Ian Macdonald is a PSHE and healthy policy specialist who has been working with Mentor as a consultant in order to support UK educators to deliver effective, evidence-based alcohol and drug education to young people. Ian recently led two sessions with groups of young people visiting the UK from Egypt, and reflects on his experience below.
To learn more about Ian’s work, check out his website: www.ianmac-pshe.co.uk
It can be easy to forget the international aspects of evidence-based practice in child health promotion, especially when we get immersed in national policy and media stories surrounding young people and drug use. So it was great to have the recent opportunity to deliver some drug and alcohol education sessions for Mentor UK to young people visiting the UK from Egypt.
I knew from planning correspondence with the youth group workers that there was a need for knowledge within the group; their visit offered the opportunity to discuss these issues in a neutral environment. Importantly, I found that the youth workers were willing and able to do follow up work with the group – not only to reinforce key points to and offer further space for discussion, but also to clarify any misunderstanding. That reassured the ‘best practice’ part of me.
I went into the session with a bit of apprehension – not around the content I had planned for the sessions, but more around potential language, cultural and religious barriers. We know from experience that effective delivery relies not only on the activities an educator uses, but also the extent to which rapport can be built, all impacting on how the material is received by a group. Language and cultural barriers could therefore fudge this process, bringing out anxiety about causing more harm than good. But I had faith in my own ability and the evidence-based approaches I had selected, so went in feeling fairly confident.
As it turned out, the younger age group went further than I hoped with their alcohol body maps. A simple activity, it brought out a depth of conversation I normally only hope for in a PRU or targeted group. Regardless of my own misguided expectation of language and religion barriers, the group were thirsty for knowledge and reflected on the same questions, myths and worries as their UK counterparts. Why did I really think it would be any different?
It is worth noting though that, similar to schools with limited PSHE provision, the group’s current knowledge focused on long term effects rather than shorter term, immediate risks.
So how would the older group match up? Again, the starter activity was the trusty body map – this time including tobacco, cocaine and cannabis. Again, they went to town, thinking beyond the long term cancer and COPD risks, and discussing the impact of intoxication on decision making and risk taking. Interestingly, they were fascinated to hear different perspectives on use of e-cigarettes.

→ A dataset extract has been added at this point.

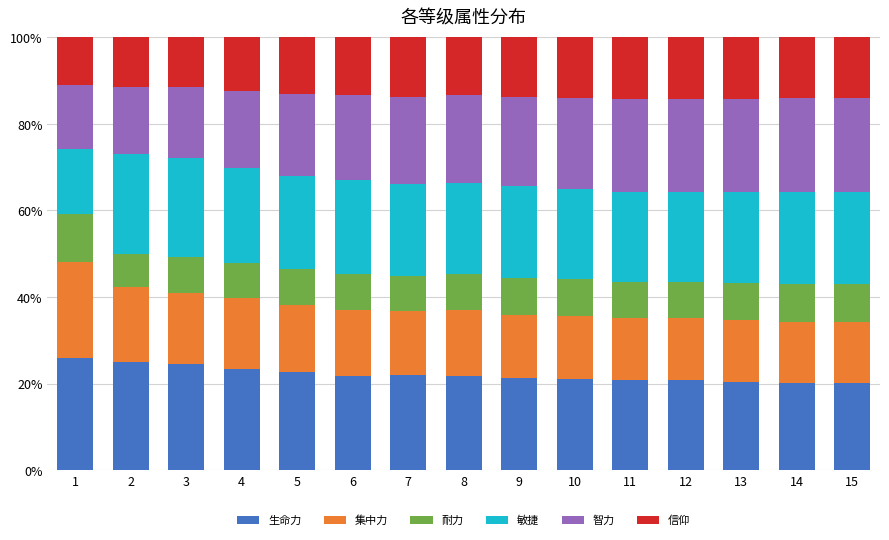

What is the highest value of the 生命力 series?

25.9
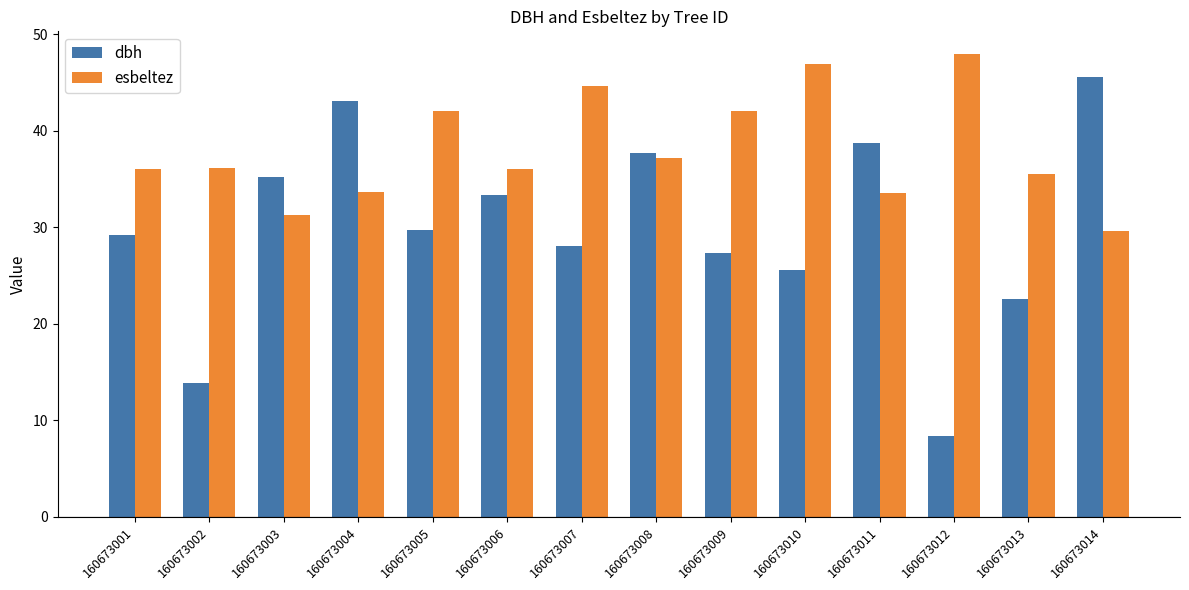

The value of dbh at 160673009 is 27.4. True or false?

True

Some were thinking of their peers and potential risks around passive smoking and using uncertified liquids. This is where I was also able to gain some valuable cultural insight with the crossover into shisha use, and its role in social interaction. Others were more concerned with parental smoking and whether e-cigarettes were viable and less risky alternatives. Having held a keen eye over the changing debate on e-cigarettes in this country, it was refreshing to hear from young people interested in discussing the pros and cons of them.
Recent resources produced by Mentor-ADEPIS can help schools planning to cover these issues in the classroom, and take advantage of the curiosity surrounding these devices to develop effective arguments and decision making skills in their pupils.